Population (2010 Census)
- • Total: 2,122
- • Estimate (2021): 2,309 (+8.8%)

Municipal status
- • Municipal district: Kalininsky Municipal District
- • Urban settlement: Urban Settlement Vasilyevsky Mokh
- • Capital of: Urban Settlement Vasilyevsky Mokh
- Time zone: UTC+3 (MSK )
- Postal code: 170517
- OKTMO ID: 28620155051

= Vasilyevsky Mokh =

Vasilyevsky Mokh (Васи́льевский Мох) is an urban locality (an urban-type settlement) in Kalininsky District of Tver Oblast, Russia, located about 20 km north of the city of Tver. Population:

==History==
In 1928, peat extraction started in the swamps north of Tver, and Vasilyevsky Mokh was founded as an aggregation of several settlements serving the peat production enterprises in the area. The settlements were Vasilyevsky Mokh proper, Vostok, and Yany. In 1934, they were all merged into an urban-type settlelement which got the name Vasilyevsky Mokh.

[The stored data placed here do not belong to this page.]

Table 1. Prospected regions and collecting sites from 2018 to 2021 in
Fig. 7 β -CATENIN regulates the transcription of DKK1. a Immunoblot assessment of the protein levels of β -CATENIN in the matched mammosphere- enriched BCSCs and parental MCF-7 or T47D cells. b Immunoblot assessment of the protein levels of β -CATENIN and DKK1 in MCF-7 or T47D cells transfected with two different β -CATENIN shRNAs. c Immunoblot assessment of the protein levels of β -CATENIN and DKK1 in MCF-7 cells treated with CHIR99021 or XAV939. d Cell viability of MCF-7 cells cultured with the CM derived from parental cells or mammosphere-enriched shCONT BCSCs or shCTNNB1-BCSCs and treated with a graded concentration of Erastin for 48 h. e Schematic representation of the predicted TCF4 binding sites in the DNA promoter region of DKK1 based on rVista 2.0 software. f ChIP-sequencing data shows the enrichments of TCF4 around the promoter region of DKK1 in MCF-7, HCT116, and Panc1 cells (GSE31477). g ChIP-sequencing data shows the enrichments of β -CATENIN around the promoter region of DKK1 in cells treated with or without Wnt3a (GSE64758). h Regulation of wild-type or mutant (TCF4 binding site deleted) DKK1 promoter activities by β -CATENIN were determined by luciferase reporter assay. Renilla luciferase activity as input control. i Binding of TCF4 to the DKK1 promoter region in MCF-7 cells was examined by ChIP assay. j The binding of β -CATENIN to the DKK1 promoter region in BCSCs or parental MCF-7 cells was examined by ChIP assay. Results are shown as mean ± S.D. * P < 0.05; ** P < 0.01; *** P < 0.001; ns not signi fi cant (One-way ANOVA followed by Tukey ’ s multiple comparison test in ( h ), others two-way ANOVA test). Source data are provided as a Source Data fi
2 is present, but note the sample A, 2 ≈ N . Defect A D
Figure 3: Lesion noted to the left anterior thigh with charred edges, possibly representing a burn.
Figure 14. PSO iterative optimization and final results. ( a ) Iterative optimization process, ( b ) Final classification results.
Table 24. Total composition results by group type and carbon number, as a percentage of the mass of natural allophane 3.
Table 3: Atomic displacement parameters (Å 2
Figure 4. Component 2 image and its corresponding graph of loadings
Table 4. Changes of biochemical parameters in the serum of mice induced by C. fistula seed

In 1928, the area belonged to Tverskoy Uyezd of Tver Governorate. On July 12, 1929 the governorates and uyezds were abolished. Tverskoy District, with the administrative center in Tver, was established within Tver Okrug of Moscow Oblast, and the area was transferred to Tverskoy District. On July 23, 1930, the okrugs were abolished, and the districts were directly subordinated to the oblast. On November 20, 1931 Tver was renamed Kalinin, and consequently Tverskoy District was renamed Kalininsky District. On January 29, 1935 Kalinin Oblast was established, and Kalininsky District was transferred to Kalinin Oblast. In 1990, Kalinin Oblast was renamed Tver Oblast.

==Economy==
===Industry===
Vasilyevsky Mokh has a number of peat extraction enterprises.

===Transportation===
There is a passenger line from Doroshikha (in the city limits of Tver) to Vasilyevsky Mokh, however, the passenger traffic to Vasilyevsky Mokh discontinued in 2013, and the line is likely to be demolished.

A road connects Vasilyevsky Mokh with Tver.